“心心,你是不是头晕想睡觉。”
文心见咳嗽两声,点了两下头,没有回答。
这是发烧了,文贤莺赶紧扯开嗓门大喊:
“石宽,你在哪,快带心心去贤豪那看一看,心心发烧了。”
石宽正在从茅房里出来,一听到发烧两个字,赶紧也过来摸了摸文心见的脑袋,感觉确实是很烫,就把人抱起。

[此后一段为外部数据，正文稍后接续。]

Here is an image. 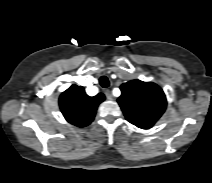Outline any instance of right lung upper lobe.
I'll use <instances>...</instances> for the list:
<instances>
[{
	"mask_svg": "<svg viewBox=\"0 0 212 183\" xmlns=\"http://www.w3.org/2000/svg\"><path fill=\"white\" fill-rule=\"evenodd\" d=\"M104 100L102 93L90 97L83 87L72 85L60 95L59 105L69 123L84 127L93 121L98 105Z\"/></svg>",
	"mask_w": 212,
	"mask_h": 183,
	"instance_id": "right-lung-upper-lobe-1",
	"label": "right lung upper lobe"
}]
</instances>
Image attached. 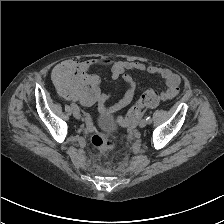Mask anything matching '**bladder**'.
Here are the masks:
<instances>
[{"mask_svg":"<svg viewBox=\"0 0 224 224\" xmlns=\"http://www.w3.org/2000/svg\"><path fill=\"white\" fill-rule=\"evenodd\" d=\"M97 124L103 131H112L115 127L112 111H105L97 118Z\"/></svg>","mask_w":224,"mask_h":224,"instance_id":"bladder-1","label":"bladder"}]
</instances>
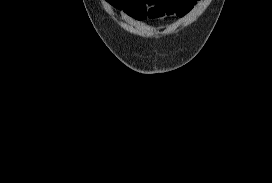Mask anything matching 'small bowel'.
Masks as SVG:
<instances>
[{"instance_id": "obj_1", "label": "small bowel", "mask_w": 272, "mask_h": 183, "mask_svg": "<svg viewBox=\"0 0 272 183\" xmlns=\"http://www.w3.org/2000/svg\"><path fill=\"white\" fill-rule=\"evenodd\" d=\"M197 0H108L115 8L126 15L143 21L160 19L175 14L179 17L187 14Z\"/></svg>"}]
</instances>
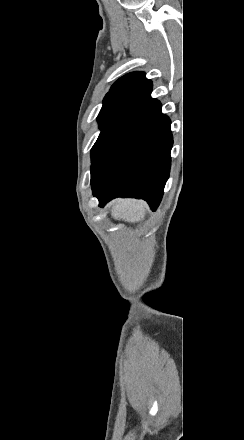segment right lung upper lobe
I'll list each match as a JSON object with an SVG mask.
<instances>
[{
  "mask_svg": "<svg viewBox=\"0 0 244 440\" xmlns=\"http://www.w3.org/2000/svg\"><path fill=\"white\" fill-rule=\"evenodd\" d=\"M152 82L145 78L143 72H132L117 80L104 100L118 98L143 99L151 94Z\"/></svg>",
  "mask_w": 244,
  "mask_h": 440,
  "instance_id": "right-lung-upper-lobe-1",
  "label": "right lung upper lobe"
}]
</instances>
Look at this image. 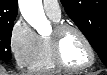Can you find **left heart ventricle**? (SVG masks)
<instances>
[{
	"instance_id": "left-heart-ventricle-1",
	"label": "left heart ventricle",
	"mask_w": 107,
	"mask_h": 75,
	"mask_svg": "<svg viewBox=\"0 0 107 75\" xmlns=\"http://www.w3.org/2000/svg\"><path fill=\"white\" fill-rule=\"evenodd\" d=\"M61 52L64 60L72 66H81L89 61L87 47L74 31H67L63 34Z\"/></svg>"
}]
</instances>
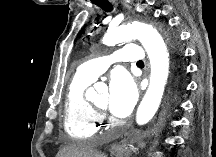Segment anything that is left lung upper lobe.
I'll use <instances>...</instances> for the list:
<instances>
[{
	"instance_id": "5c2ea615",
	"label": "left lung upper lobe",
	"mask_w": 216,
	"mask_h": 157,
	"mask_svg": "<svg viewBox=\"0 0 216 157\" xmlns=\"http://www.w3.org/2000/svg\"><path fill=\"white\" fill-rule=\"evenodd\" d=\"M165 31H166V35H167L168 46H169L170 51L172 53L173 60H174V56H175L177 59V63L179 64V66L182 69L183 68L182 67V50L178 45L177 36L175 34H173L172 32L167 31L166 29H165ZM174 63H175V60H174Z\"/></svg>"
}]
</instances>
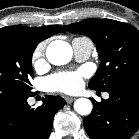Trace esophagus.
I'll use <instances>...</instances> for the list:
<instances>
[{
    "mask_svg": "<svg viewBox=\"0 0 139 139\" xmlns=\"http://www.w3.org/2000/svg\"><path fill=\"white\" fill-rule=\"evenodd\" d=\"M65 99H66L67 103H72L75 100L74 97H69V96L66 97Z\"/></svg>",
    "mask_w": 139,
    "mask_h": 139,
    "instance_id": "obj_1",
    "label": "esophagus"
}]
</instances>
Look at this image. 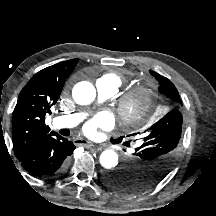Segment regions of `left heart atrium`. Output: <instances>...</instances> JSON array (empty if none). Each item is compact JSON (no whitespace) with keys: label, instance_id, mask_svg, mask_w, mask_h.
Here are the masks:
<instances>
[{"label":"left heart atrium","instance_id":"left-heart-atrium-1","mask_svg":"<svg viewBox=\"0 0 216 216\" xmlns=\"http://www.w3.org/2000/svg\"><path fill=\"white\" fill-rule=\"evenodd\" d=\"M113 124V117L108 112H101L85 124L84 131L86 134L92 136L97 133L98 129L108 130Z\"/></svg>","mask_w":216,"mask_h":216}]
</instances>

“心心这是发烧了,我们去豪叔那吃糖就好了,好不好。”
“不要,我不要打针,我不要打针。”
文贤豪子承父业,被文贤瑞带去省城学习了几年,现在回到龙湾镇,当了卫生员,平时给人发点药片,打点针。文心见听说是要去豪叔那里,立刻就想到打针,她挣扎着要滑下石宽的怀抱。
“不用打针,就吃一颗糖就好了,别怕。”
石宽哪能让文心见滑下来呀,紧紧的把人抱着。
石颂文和文心见的关系最好,他胆子大,这会拉着文心见的脚,摇晃着说:
“姐姐,我和你去,打针就打我,我不怕痛。”
“胡说什么,谁都不打,快出去,崇章和田夫在外面等着呢。”
文贤莺一巴掌扇在石颂文的屁股上,把人推了出去。
石颂文调皮,一转身绕了文贤莺一圈,又回到石宽面前,嘟着嘴说:
“不去,姐姐不去读书,我也不去。”
“姐姐去吃一颗糖,就去学校了,你敢不去,信不信我抽你。”
石宽一手抱着文心见,另一扬起来吓唬。